Feature Articles: Network Technology for Digital Society of the FutureĦ½Toward Advanced, Smart, and Environmentally Friendly Operations
Deep Learning Based Anomaly Detection Technology for ICT Services—DeAnoS: Deep Anomaly Surveillance
In this article, we outline a deep learning based anomaly detection technology called Deep Anomaly Surveillance (DeAnoS). The NTT laboratories have been developing this technology with the aim of enabling proactive maintenance operations for ICT (information and communication technology) services. The present situation regarding verification of DeAnoS at NTT Group companies is also explained.

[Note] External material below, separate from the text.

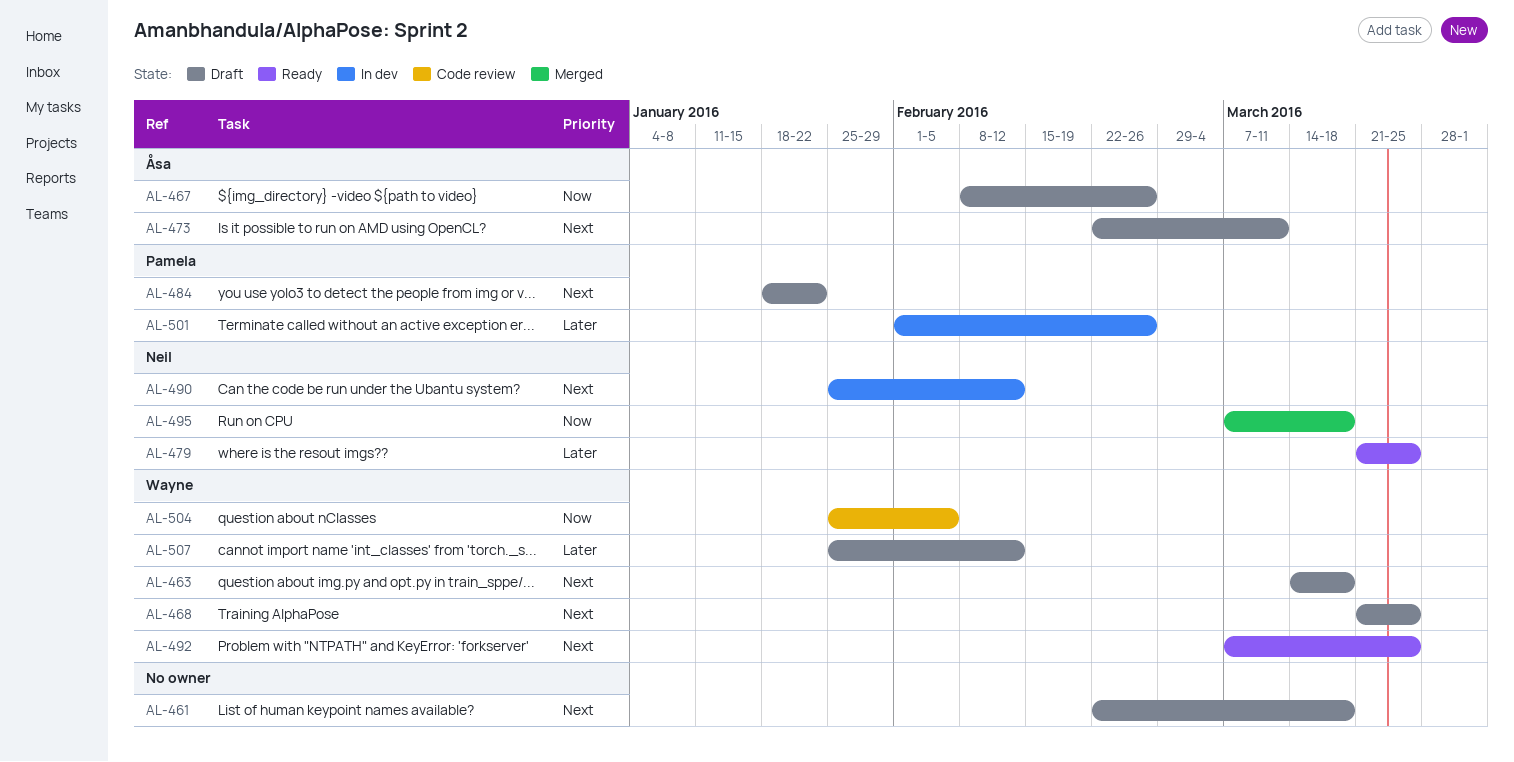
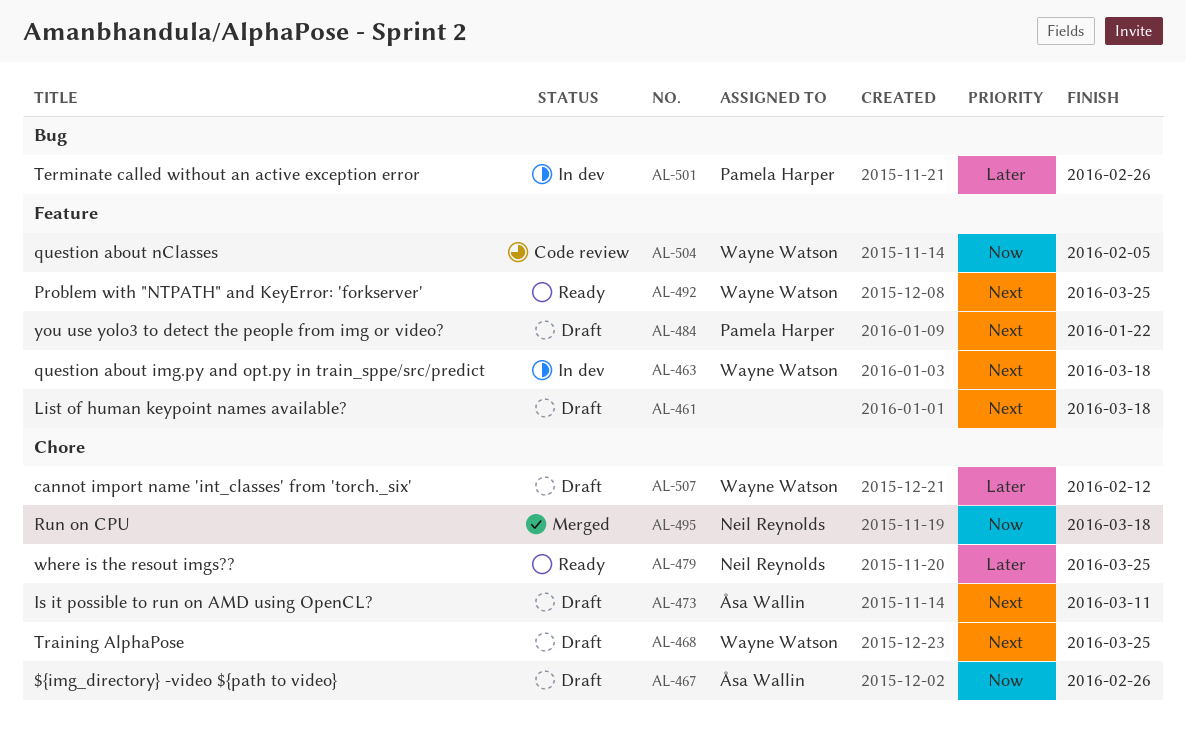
AL-463, status: Draft -> In dev
AL-490: present -> none

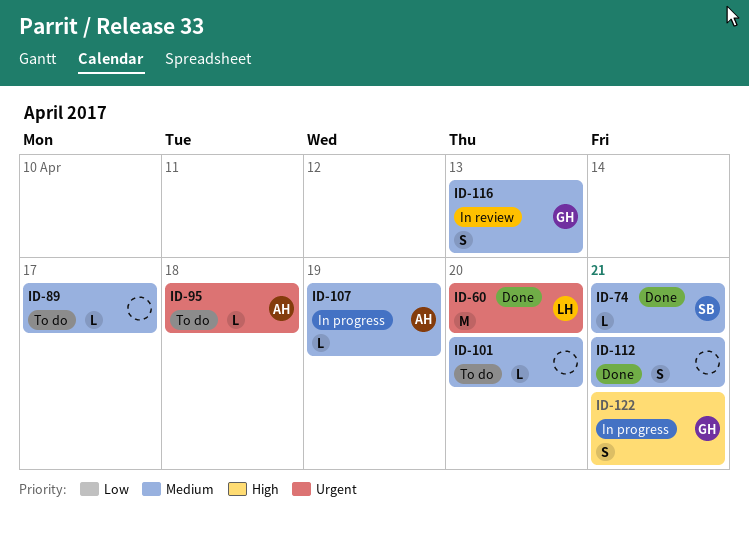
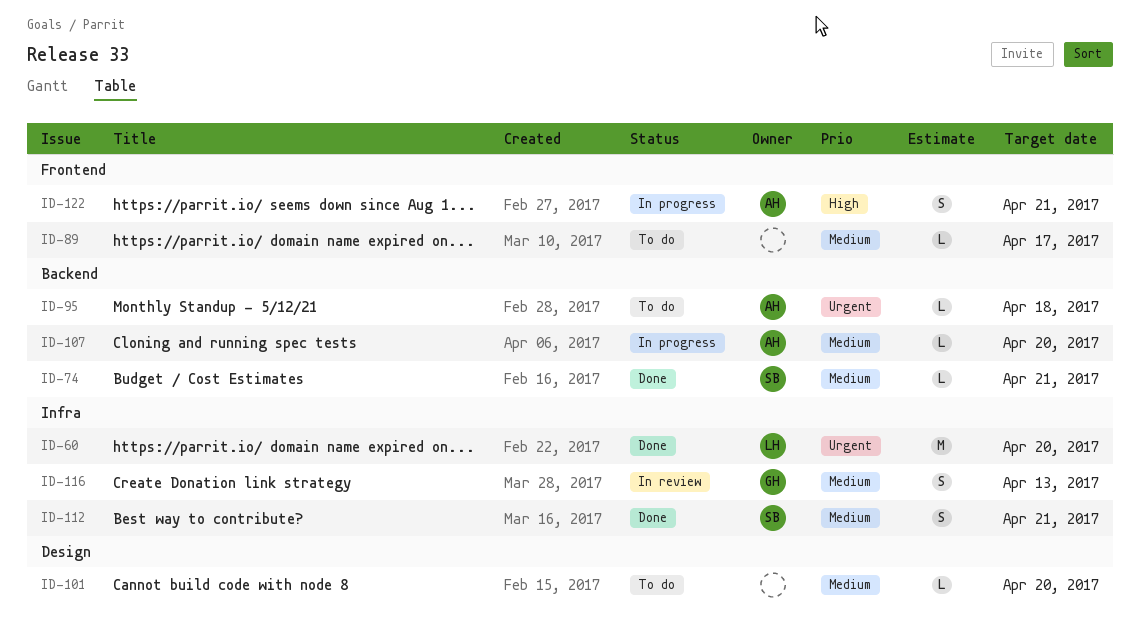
ID-107, due: Apr 19 -> Apr 20
ID-112, owner: none -> SB
ID-122, owner: GH -> AH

Keywords: Network-AI, network and service operations, anomaly detection
NTT Network Technology Laboratories is developing a deep learning based anomaly detection technology called Deep Anomaly Surveillance (DeAnoS), which utilizes an autoencoder (AE) to promptly detect changes in the state of an ICT (information and communication technology) service [1–3]. In this article, we explain the technical issues concerning DeAnoS, which was exhibited at NTT R&D Forum 2018 Autumn held in November 2018.
2. Overview of DeAnoS
An AE, as used in DeAnoS, is a type of deep learning based neural network that enables the learning of complicated structures inherent in data. Attention is now being focused on the use of AEs in technology for detecting anomalies. When an AE is used, the dimensionality of data in the middle layer of the AE is reduced by setting the dimensionality of the middle layer to be less than that of the input and output layers and by learning the parameters for reproducing the data of the input layer in the output layer. Anomaly detection using an AE is based on the premise that normal data are distributed in the input-data space around certain manifolds that can express low dimensions. Specifically, as shown in Fig. 1, at the time of learning, a normal state is learned by using various kinds of data observed during normal operation of the system, and at the time of the test (i.e., anomaly detection), the current data are input to the AE that has learned the normal state as described above, and the distance between vectors of the input and output layers is output as the anomaly degree. When the degree of anomaly exceeds the threshold, the state is detected as an anomaly.
In addition to numerical data such as resource and traffic information based on SNMP (Simple Network Management Protocol)/MIB (Management Information Base) and flow data based on Netflow, the network data to be entered also include the syslog of routers and servers (text information). With text logs such as syslog, identifiers (IDs) are created by using syslog-analysis technology  for each syslog line, and the text log is converted to numerical data by using the appearance frequency of each ID. This process enables learning of information including syslog.
We are also working on not only detecting anomalies but also estimating their cause at the time they are detected [5, 6]. Specifically, we are investigating a method using sparse optimization for estimating which input dimension causes the anomaly degree to become higher when an anomaly is detected by the AE. With this technology, the degree of contribution of each input dimension to the degree of anomaly is calculated; accordingly, it is expected to improve the efficiency of investigation after detection of anomalies.
3. Status of verification of DeAnoS at NTT Group companies
In cooperation with NTT Group companies, we are presently verifying DeAnoS on the basis of operational data acquired from actual services, and we are assessing the effectiveness of this technology and extracting the issues for practical use. Our initiatives with the Strategic Network Management Department of NTT EAST and the Network Services Department of NTT Communications are shown in Figs. 2 and 3, respectively. First, in cooperation with the Strategic Network Management Department of NTT EAST, we confirmed the effectiveness of DeAnoS in detecting anomalies in application servers and estimating the parameters that caused them. Second, in an initiative with the Network Services Department of NTT Communications, we confirmed a case in which it was possible to estimate the causal parameter in addition to detecting the anomaly by analyzing changes in specific events and long-term trends.
4. Future prospects
In this article, the deep learning based technology DeAnoS, which NTT Network Technology Laboratories has been developing, was outlined, and the situation regarding its verification at NTT Group companies concerning network-anomaly detection technology was described. We will continue to fine tune DeAnoS by proceeding with its technology verification with the aforementioned companies and improve the environment for utilizing DeAnoS in the real world. Future tasks regarding technology for detecting network anomalies are to (i) improve the interpretability of main causes when an anomaly is detected and (ii) adapt such technology to various environments. Accordingly, we will continue our research and development to address those issues.